Nikos Michopoulos

Personal information
- Full name: Nikolaos Michopoulos
- Date of birth: 20 February 1970 (age 55)
- Place of birth: Karditsa, Greece
- Height: 6 ft 3 in (1.91 m)
- Position: Goalkeeper

Youth career
- 1989–1991: Apollon Larissa

Senior career*
- Years: Team / Apps / (Gls)
- 1991–1992: Apollon Larissa
- 1992–2000: PAOK / 187 / (0)
- 2000–2003: Burnley / 84 / (0)
- 2002: → Crystal Palace (loan) / 5 / (0)
- 2003–2004: Omonia Nicosia / 11 / (0)
- Total:  / 287 / (0)

International career
- 1995–2002: Greece / 15 / (0)

= Nikolaos Michopoulos =

Greek footballer (born 1970)

Nikolaos "Nikos" Michopoulos (Νικόλαος "Νίκος" Μιχόπουλος; born 20 February 1970) is a former Greek professional football player. During his career he played for PAOK and Burnley, and a short period to Crystal Palace and Omonia Nicosia.

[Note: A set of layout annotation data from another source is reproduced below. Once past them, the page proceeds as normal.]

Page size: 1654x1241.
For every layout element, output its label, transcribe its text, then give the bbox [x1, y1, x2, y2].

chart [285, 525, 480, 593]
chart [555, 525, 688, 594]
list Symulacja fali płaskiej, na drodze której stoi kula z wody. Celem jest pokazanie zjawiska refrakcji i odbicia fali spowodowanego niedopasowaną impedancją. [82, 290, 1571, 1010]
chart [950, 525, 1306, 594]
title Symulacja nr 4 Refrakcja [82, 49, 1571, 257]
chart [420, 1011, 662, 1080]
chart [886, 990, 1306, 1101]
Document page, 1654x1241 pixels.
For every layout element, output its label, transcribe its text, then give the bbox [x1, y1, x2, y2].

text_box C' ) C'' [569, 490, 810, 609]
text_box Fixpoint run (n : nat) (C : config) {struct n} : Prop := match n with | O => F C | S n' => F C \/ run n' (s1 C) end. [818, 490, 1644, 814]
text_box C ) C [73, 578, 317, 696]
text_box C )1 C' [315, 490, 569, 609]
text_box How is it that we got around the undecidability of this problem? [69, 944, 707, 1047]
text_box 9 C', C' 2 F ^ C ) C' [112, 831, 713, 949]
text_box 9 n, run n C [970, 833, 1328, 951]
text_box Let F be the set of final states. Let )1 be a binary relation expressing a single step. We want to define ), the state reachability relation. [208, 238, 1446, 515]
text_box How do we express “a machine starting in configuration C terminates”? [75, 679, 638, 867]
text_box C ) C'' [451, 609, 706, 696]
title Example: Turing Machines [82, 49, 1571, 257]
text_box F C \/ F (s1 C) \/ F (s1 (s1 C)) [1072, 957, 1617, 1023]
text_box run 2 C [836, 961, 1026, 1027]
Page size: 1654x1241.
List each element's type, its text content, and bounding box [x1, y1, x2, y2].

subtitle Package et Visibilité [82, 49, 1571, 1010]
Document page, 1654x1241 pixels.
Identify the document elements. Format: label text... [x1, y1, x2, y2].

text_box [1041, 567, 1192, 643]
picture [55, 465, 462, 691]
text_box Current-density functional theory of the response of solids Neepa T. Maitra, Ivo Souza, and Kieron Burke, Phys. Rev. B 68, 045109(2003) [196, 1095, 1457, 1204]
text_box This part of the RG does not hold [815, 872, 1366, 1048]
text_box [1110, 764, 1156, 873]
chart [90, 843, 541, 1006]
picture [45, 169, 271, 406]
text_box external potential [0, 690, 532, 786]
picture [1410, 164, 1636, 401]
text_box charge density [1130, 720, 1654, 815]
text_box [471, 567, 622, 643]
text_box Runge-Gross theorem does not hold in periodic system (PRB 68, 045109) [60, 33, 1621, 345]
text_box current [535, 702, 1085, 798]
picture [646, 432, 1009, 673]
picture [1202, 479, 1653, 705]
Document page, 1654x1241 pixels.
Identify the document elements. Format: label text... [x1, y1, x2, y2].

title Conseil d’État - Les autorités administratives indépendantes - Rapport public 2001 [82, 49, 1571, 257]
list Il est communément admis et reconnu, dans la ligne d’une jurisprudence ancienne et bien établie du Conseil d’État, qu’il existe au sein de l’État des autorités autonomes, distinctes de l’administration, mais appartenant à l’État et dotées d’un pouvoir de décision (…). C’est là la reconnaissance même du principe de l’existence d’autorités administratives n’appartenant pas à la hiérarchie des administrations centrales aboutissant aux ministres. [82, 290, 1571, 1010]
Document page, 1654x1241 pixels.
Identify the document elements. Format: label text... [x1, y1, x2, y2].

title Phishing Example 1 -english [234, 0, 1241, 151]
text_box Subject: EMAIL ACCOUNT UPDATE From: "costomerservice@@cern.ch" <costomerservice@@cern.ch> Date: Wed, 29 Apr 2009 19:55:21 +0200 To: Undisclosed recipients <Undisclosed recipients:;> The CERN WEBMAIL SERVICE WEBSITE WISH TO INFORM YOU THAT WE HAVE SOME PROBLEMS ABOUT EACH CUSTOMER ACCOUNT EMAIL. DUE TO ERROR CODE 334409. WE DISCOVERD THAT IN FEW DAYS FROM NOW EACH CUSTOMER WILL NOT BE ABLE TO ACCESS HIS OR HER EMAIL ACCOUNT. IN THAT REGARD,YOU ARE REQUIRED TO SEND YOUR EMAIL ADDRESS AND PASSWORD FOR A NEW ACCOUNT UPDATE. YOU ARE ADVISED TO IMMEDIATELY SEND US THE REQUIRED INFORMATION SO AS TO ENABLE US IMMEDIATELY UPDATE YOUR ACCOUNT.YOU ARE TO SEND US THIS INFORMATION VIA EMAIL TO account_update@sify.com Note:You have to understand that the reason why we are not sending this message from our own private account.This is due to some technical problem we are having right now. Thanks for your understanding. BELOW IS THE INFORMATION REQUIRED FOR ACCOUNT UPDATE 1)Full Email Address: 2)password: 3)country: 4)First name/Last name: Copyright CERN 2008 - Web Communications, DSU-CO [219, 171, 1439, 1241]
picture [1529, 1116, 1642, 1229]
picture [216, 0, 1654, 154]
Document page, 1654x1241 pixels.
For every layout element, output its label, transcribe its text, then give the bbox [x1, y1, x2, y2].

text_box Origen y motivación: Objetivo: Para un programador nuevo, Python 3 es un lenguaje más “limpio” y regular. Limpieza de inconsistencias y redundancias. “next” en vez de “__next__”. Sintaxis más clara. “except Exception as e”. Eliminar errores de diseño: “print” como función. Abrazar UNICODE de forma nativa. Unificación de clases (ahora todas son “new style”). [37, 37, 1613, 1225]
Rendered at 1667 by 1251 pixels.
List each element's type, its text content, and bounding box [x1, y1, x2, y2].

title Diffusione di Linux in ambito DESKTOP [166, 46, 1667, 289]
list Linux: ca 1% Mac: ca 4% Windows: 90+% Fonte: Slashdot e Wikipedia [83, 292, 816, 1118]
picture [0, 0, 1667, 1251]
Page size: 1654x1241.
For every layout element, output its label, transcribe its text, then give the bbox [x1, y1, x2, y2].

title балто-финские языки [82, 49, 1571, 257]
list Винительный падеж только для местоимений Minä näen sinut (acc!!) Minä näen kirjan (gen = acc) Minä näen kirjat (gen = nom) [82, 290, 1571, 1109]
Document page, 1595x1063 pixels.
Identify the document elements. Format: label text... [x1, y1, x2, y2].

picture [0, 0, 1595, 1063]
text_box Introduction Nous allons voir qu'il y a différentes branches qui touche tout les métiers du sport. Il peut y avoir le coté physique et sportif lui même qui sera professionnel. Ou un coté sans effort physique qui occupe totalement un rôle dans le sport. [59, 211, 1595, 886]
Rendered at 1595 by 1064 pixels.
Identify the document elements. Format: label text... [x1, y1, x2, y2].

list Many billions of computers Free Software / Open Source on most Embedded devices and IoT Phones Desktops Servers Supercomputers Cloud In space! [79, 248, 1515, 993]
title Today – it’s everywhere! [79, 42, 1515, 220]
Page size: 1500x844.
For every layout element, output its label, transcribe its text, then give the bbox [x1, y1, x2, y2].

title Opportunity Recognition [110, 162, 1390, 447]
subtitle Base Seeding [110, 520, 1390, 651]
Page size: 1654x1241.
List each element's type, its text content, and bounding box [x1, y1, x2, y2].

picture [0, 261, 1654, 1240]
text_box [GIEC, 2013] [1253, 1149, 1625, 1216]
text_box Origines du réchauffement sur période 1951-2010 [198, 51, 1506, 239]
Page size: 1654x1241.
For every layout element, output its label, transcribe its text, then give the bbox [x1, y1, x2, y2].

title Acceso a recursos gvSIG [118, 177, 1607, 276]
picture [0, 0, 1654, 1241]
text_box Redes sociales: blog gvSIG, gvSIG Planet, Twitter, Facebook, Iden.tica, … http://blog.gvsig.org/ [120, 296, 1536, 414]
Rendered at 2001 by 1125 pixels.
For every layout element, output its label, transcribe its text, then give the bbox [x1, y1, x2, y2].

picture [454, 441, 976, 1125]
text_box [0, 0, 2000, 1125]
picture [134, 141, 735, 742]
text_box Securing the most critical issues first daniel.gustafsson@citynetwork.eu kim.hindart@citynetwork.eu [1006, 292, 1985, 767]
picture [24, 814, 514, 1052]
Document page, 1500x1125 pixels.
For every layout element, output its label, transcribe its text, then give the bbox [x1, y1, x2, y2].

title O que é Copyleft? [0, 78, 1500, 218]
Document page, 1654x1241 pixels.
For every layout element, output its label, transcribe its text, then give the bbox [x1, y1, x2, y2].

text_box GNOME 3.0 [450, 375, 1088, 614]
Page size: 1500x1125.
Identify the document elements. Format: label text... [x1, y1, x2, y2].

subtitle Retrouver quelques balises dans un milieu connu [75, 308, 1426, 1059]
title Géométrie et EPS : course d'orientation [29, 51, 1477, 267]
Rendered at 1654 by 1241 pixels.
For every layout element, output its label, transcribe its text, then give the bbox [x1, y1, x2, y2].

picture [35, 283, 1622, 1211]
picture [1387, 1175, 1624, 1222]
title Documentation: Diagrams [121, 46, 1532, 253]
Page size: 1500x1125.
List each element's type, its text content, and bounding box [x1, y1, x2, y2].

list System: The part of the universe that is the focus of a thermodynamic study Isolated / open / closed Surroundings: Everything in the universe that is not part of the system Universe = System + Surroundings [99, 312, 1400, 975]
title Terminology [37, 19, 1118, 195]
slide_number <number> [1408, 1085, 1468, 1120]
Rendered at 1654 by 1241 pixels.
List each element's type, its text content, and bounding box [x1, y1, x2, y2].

He played as a goalkeeper and was known for his reactions and shot-stopping ability.

Michopoulos began his career at Apollon Larissa. In 1992 he joined PAOK, and made over 187 appearances for the Greek team, earning himself 15 international caps for Greece in the process. He was brought to Burnley by Stan Ternent as one of three Greeks to sign for the Clarets along with goalkeeper Luigi Cennamo and centre-forward Dimitrios Papadopoulos.

'Nik the Greek' as he became known established himself solidly as a fan-favourite at Turf Moor and became somewhat of a cult-hero. He would make almost 100 appearances for the Clarets, his last being in the farcical 7–2 home defeat to Sheffield Wednesday, when he was carried off injured in the first half and replaced by Marlon Beresford.

Michopoulos would return to his native Greece and become goalkeeping coach at his old club, PAOK, a position he still holds. In pre-season training for the 2005/06 season, Michopoulos was able to meet up with several of his old team-mates when Burnley took on PAOK at a neutral ground.